Saturday, September 18, 2010

Brooklyn Figs

After the demise of my own fig tree, I thank the goddesses that I spend time in Italian Brooklyn neighborhoods. There, though there is a chill, I am still enjoying figs off the trees.

Monday, September 6, 2010

Goodbye, Huguenot Street Farm

After 12 years of veganic farming, this 76.5 acre farm and C.S.A. in New Paltz is for sale. There are a lot of interested buyers, but none, yet, that will carry on farming the land without animals. It'd be a fantastic farm school, a beautiful source for New York City's vegetarian restaurants, and, of course, a great veganic C.S.A. If you know anyone interested and able, get in touch with the Khoslas, who are willing to give a deal to someone with plans that honor the land's history. Only contact the sellers with serious inquiries, please.

Wednesday, September 1, 2010

Freezer Pickles Demystified

Conceptually, I've been weirded out by the freezer pickle. Pickles are fermented, or soaked in fermented products (vinegar), and freezers put a stop to fermentation. Great pickles are crunchy, and freezers can make watery veggies, like cucumbers, mushy by bursting their cell walls. A useful thing about pickles is that they can be stored at room temperature, therefore not using any energy. Freezers are all about energy.

So what is the deal with freezer pickles?

I picked a week where I was beyond busy to investigate. That turned out to be okay, because let me tell you the secret of why people make freezer pickles: it's the fastest, simplest way.

There are limitations, of course. There will never be a freezer nuka pickle. There will never be a deeply fermented spicy garlic dill, with all those naturally occurring probiotic bacterias that feel so great in your belly and have such great flavor.

But if you're a fan of bread & butter style pickles, or super crisp pickle chips, or sour flavors, the freezer isn't a bad way to go.

Again, here I tread in dangerous waters that show my lack of understanding of chemistry & other high school sciences, but, sugar & vinegar are necessary ingredients. The sugar keeps the cucumbers extremely crisp, and the vinegar keeps the cukes from freezing all the way. Where the freezing air comes in is this: it expands the cells enough to let the flavor of the vinegar & spices in, fast. Then the vinegar goes on duty, keeping the hard freeze at bay, and keeping the texture from going mushy.

If you've read this far, you've spent more time reading than it takes to make freezer pickles.
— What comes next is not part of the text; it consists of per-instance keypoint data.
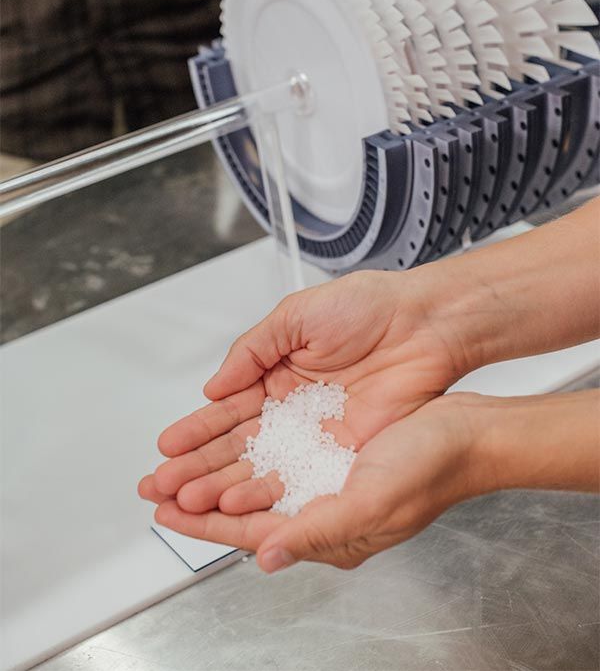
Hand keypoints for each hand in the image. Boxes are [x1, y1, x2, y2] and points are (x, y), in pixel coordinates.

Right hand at [139, 268, 473, 513]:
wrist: (422, 324)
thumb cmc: (366, 307)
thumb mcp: (294, 317)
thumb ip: (251, 352)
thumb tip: (213, 387)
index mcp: (277, 371)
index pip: (228, 408)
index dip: (196, 429)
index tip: (168, 447)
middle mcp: (292, 407)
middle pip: (237, 444)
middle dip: (198, 465)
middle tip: (162, 485)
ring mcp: (315, 432)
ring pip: (262, 466)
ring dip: (223, 483)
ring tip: (187, 500)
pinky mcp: (342, 451)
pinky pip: (299, 476)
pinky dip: (268, 490)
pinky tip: (238, 503)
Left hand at [148, 392, 481, 569]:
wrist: (465, 430)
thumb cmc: (431, 469)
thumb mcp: (370, 504)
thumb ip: (315, 532)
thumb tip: (265, 557)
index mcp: (329, 531)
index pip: (251, 532)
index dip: (205, 522)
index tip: (166, 510)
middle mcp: (321, 506)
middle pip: (244, 504)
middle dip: (198, 494)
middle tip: (157, 482)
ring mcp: (325, 475)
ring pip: (255, 476)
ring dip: (215, 469)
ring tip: (178, 463)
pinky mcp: (331, 445)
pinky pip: (277, 448)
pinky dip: (247, 445)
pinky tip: (227, 437)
I had a mental block against this pickling method, but I have to say, freezer pickles are sour and sweet supercrunch satisfaction.
Simplest Freezer Pickle Recipe Ever
  • 8 c small cucumbers, cleaned & trimmed
  • 1 medium onion, thinly sliced
  • 2 T coarse sea salt
  • 1 1/2 c sugar
  • 1 1/2 c white vinegar
  • 1 T whole celery seeds
  • 1 T whole mustard seeds

Place cucumber and onion slices in a large bowl. Sprinkle with salt and stir to mix. Let sit for about 30 minutes at room temperature. (I'm a pickler, and solidly believe in this step. Still, mine only had time to sit for about 15 minutes.)

Meanwhile, combine the sugar, vinegar, celery seeds and mustard seeds in a small saucepan. Bring to a boil over high heat, then pour over the cucumbers in the bowl. Stir well, let cool, cover with plastic wrap and refrigerate for 24 hours (more or less), stirring occasionally. (I skipped the refrigeration altogether.)
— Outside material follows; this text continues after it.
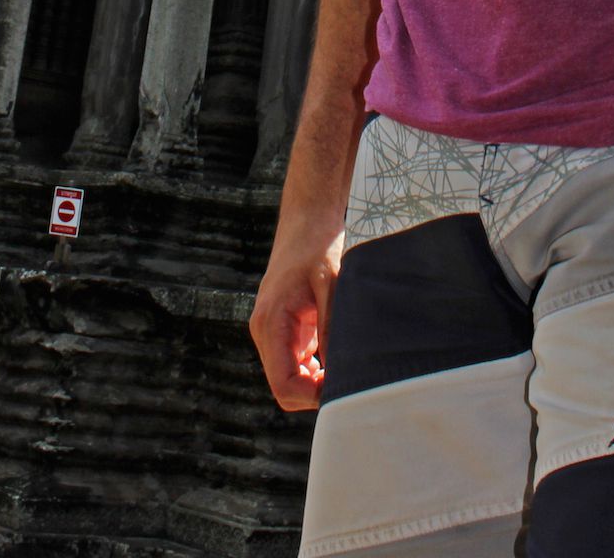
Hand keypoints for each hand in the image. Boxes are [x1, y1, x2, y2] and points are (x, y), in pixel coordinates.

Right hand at [249, 222, 345, 411]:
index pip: (283, 384)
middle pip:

Transfer to individual freezer containers or zipper-top bags and freeze for a minimum of 24 hours. Defrost and eat, anytime.
I was a bit aghast, but my freezer pickles, from a simple recipe where I'd cut corners even further, got raves.

Cabbie Gardens

Big, yellow blossoms drew my attention to a plant at the Beacon train station recently. It's sort of miraculous for me to notice anything at the train station, since I'm there not-yet-awake in the very early morning, and dog tired after dark. So let's just say they were bright, miraculous blooms.

I kept watching this particular plant, and grew more interested when it became clear that it was a) a cantaloupe; and b) thriving. I had designs on one of the huge fruits I saw growing there, but realized it must belong to someone: someone must be tending it. That was confirmed when the biggest of the fruits was one day intentionally "hidden" by a clump of dead grass.

I had a chat with Raphael of Raphael Taxi this morning. You see, this particular plant is right by where all the cabbies line up to vie for fares when travelers get off the train. Yup, this plant (and the several others Raphael pointed out to me) are planted and nurtured by the cab drivers. They're particularly proud of that watermelon sized fruit that caught my eye.

It's exciting to see that people all over Beacon are claiming unused space to grow food!